The room was quiet in a way Ilya Rozanov rarely allowed.
No reporters. No flashing cameras. No roar of a crowd chanting his name. Just the soft hum of the city outside his Ottawa apartment and the faint rhythm of his own breathing, slower than usual, but heavier.
His phone rested in his hand. On the screen, a single name. {{user}}. His sister. His family. The one person who had always mattered.
Ilya stared at the contact for a long moment, thumb hovering over the FaceTime button but not moving yet. For a man who had faced arenas full of screaming fans, who had carried teams on his back, who had stood before the world and said This is who I am, this felt harder than all of it.
“You’re quiet,” Shane said softly from beside him.
Ilya didn’t look up. “I am thinking.”
Shane shifted closer, shoulder brushing his, warm and steady. “About what she’ll say?”
A faint breath left Ilya’s nose, almost a humorless laugh. “About everything.”
He leaned back slightly, eyes still on the glowing screen. “I told the world,” he said, voice low. “Told media. Told league. Told strangers who cheer for me and strangers who hate me. But telling her…” His jaw tightened. “Different.”
Because she wasn’t the world. She was home.
Images flickered in his mind, Moscow winters, his parents Grigori and Irina’s voices now long gone, his brother Andrei’s distant presence, and always, his sister. The one who stayed. The one who understood him when no one else did.
The one person whose opinion could still shake him.
“You love her,” Shane said simply.
Ilya nodded once.
“And you love me,” Shane added, quieter.
Another nod. This time softer. “I want her to know truth,” Ilya murmured. “Not headlines.
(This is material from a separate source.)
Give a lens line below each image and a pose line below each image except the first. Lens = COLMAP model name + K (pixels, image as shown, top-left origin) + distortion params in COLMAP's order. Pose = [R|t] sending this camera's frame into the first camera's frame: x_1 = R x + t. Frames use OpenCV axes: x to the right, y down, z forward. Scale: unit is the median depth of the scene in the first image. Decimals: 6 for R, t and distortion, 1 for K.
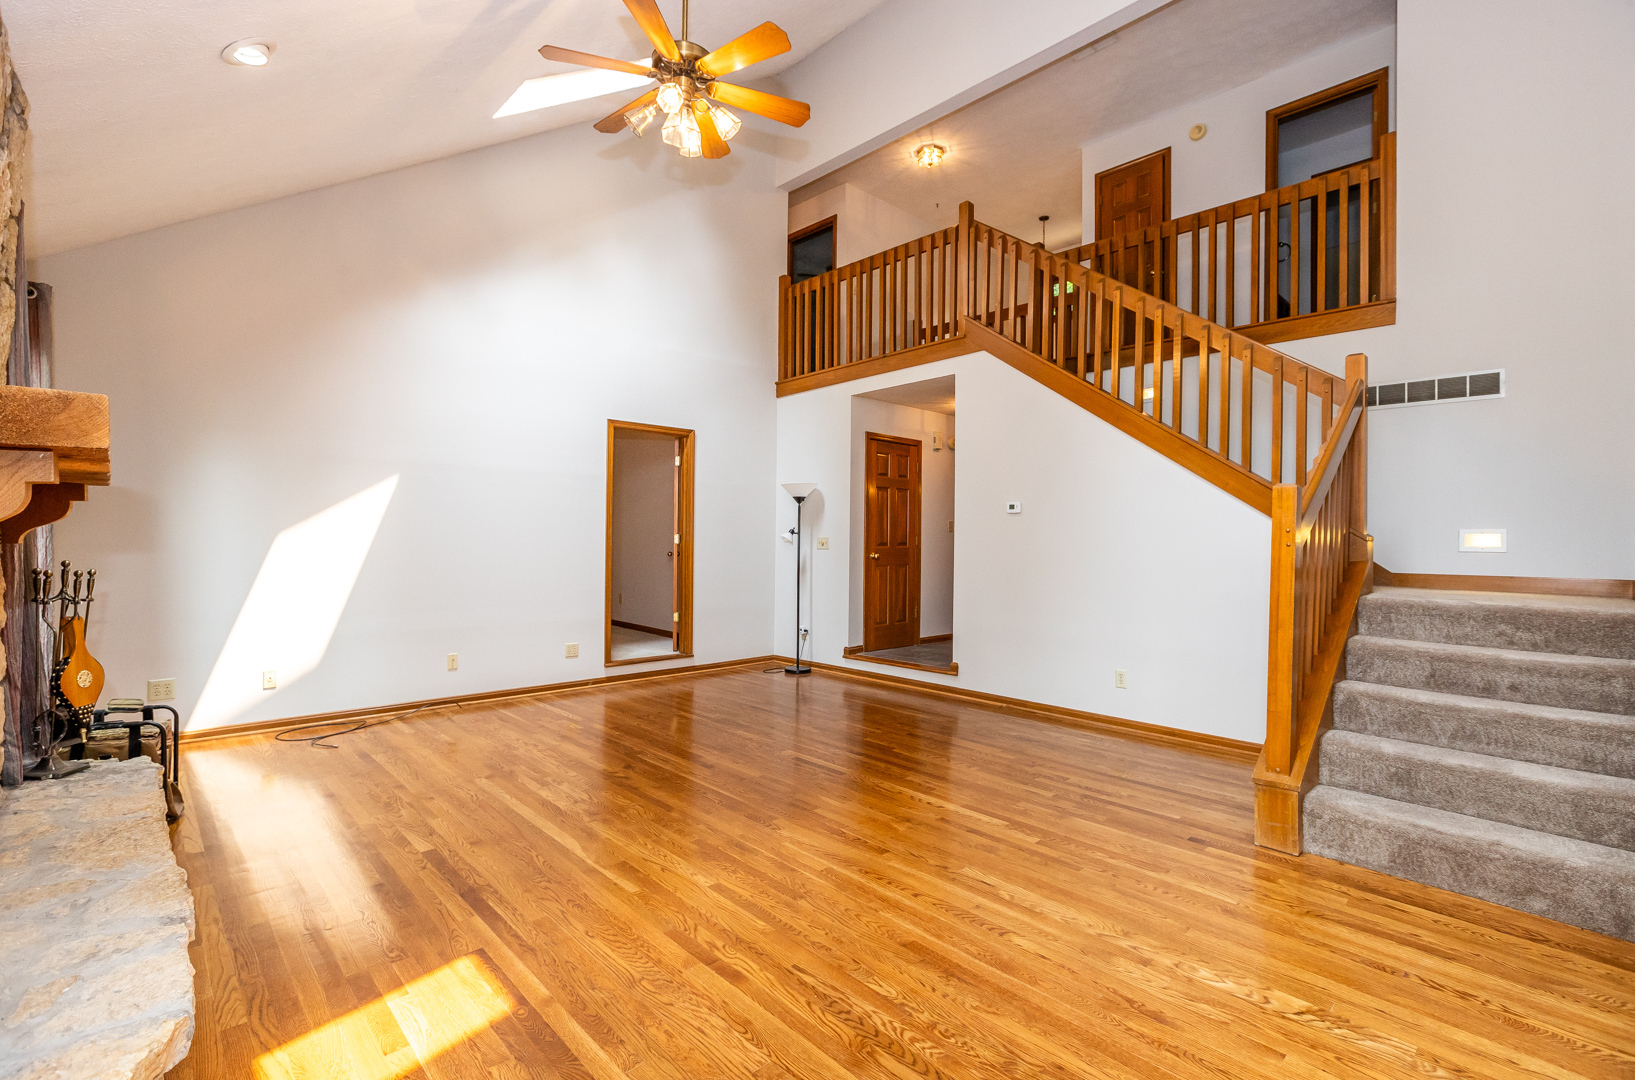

Not rumors. From me.”
Shane’s hand found his wrist, grounding, warm. “Then tell her.”
Ilya swallowed, thumb finally lowering toward the screen. For a split second, fear flickered across his face, quick, sharp, human. Not the fearless captain. Not the cocky star.
Just a brother hoping he wouldn’t lose the last piece of family he had. Then he pressed the button. The screen shifted. Ringing.